What do you want the behaviour to be when there isn't enough entropy to provide high-quality random numbers? For cases where you need the random number right now, you probably just want the best-quality number available (urandom). For cases where it's an important random number you'll be using for a long time, like SSH/SSL key generation, you probably want to block until more entropy is available (random).
There's no such thing as a "low quality random number" from a CSPRNG. The outputs of a CSPRNG are either insecure, because the CSPRNG hasn't been seeded properly, or they're secure --- for all intents and purposes, forever. That's the problem with the old version of the Linux man page.

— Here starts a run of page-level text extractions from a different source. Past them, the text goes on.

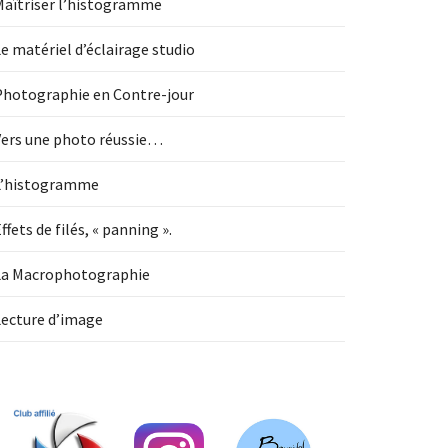
Maîtriser l’histogramme
e matériel d’éclairage studio
Photographie en Contre-jour
Vers une photo réussie…
L’histogramme
ffets de filés, « panning ».
La Macrophotographie
Lecture d’image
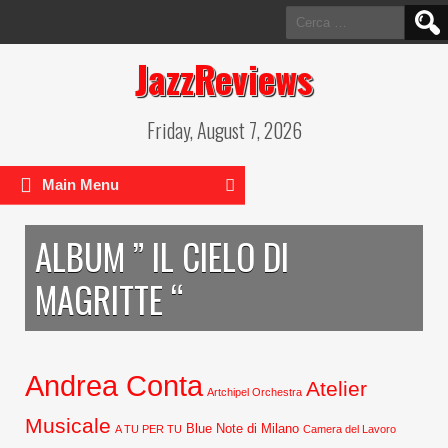
Ricerca
per:
JazzReviews
Friday, August 7, 2026
Main Menu
ALBUM ” IL CIELO DI
MAGRITTE “
Andrea Conta
Atelier
Artchipel Orchestra
Musicale
Blue Note di Milano
A TU PER TU
Camera del Lavoro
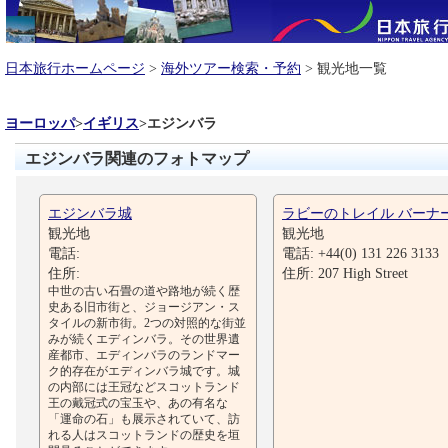
日本旅行ホームページ
>
海外ツアー検索・予約
> 観光地一覧
ヨーロッパ
>
イギリス
>
エジンバラ
エジンバラ関連のフォトマップ
エジンバラ城
ラビーのトレイル バーナ
観光地
観光地
電話:
電話: +44(0) 131 226 3133
住所:
住所: 207 High Street
中世の古い石畳の道や路地が続く歴
史ある旧市街と、ジョージアン・ス
タイルの新市街。2つの対照的な街並
みが続くエディンバラ。その世界遺
産都市、エディンバラのランドマー
ク的存在がエディンバラ城です。城
の内部には王冠などスコットランド
王の戴冠式の宝玉や、あの有名な
「運命の石」も展示されていて、訪
れる人はスコットランドの歴史を垣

The new version of the man page resolves this problem, and says outright that urandom is the preferred interface, and that /dev/random is obsolete; applications that run during early boot time should instead use the system call interface.

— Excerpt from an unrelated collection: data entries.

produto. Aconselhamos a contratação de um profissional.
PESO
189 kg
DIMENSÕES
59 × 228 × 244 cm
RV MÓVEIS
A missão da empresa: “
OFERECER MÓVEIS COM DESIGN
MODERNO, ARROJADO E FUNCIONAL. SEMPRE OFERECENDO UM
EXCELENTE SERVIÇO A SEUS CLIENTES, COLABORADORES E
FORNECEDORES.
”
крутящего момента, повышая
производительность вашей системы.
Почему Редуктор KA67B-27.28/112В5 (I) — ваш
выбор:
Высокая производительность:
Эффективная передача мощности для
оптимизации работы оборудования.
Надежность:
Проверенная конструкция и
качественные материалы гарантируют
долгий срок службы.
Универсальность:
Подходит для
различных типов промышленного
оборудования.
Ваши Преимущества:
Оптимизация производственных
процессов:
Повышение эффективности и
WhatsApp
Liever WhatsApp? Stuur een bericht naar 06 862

> The outputs of a CSPRNG are either insecure, because the CSPRNG hasn't been seeded properly
In what sense is this not a "low quality random number"? Every CSPRNG I've seen will output numbers that pass many statistical tests for randomness even if seeded with e.g. zero - is that not a "low quality random number" in the usual sense of those words?
What they are getting at is that thinking of this in terms of the "quality of the randomness" is thinking about it in quite the wrong way that leads one right up the garden path; so stop even thinking about it like that. Discard that mental model.
The randomness has the same quality. It's the same pseudo-random number generation algorithm. Only in one case, the world knows your seed value, and can predict anything that you do that derives from pseudo-randomness; whereas in the other case, the world does not know your seed value, should your seed value be discovered somehow you are regularly re-seeding anyway, and the world cannot predict your actions.
Is there a good reason why /dev/random AND /dev/urandom exist?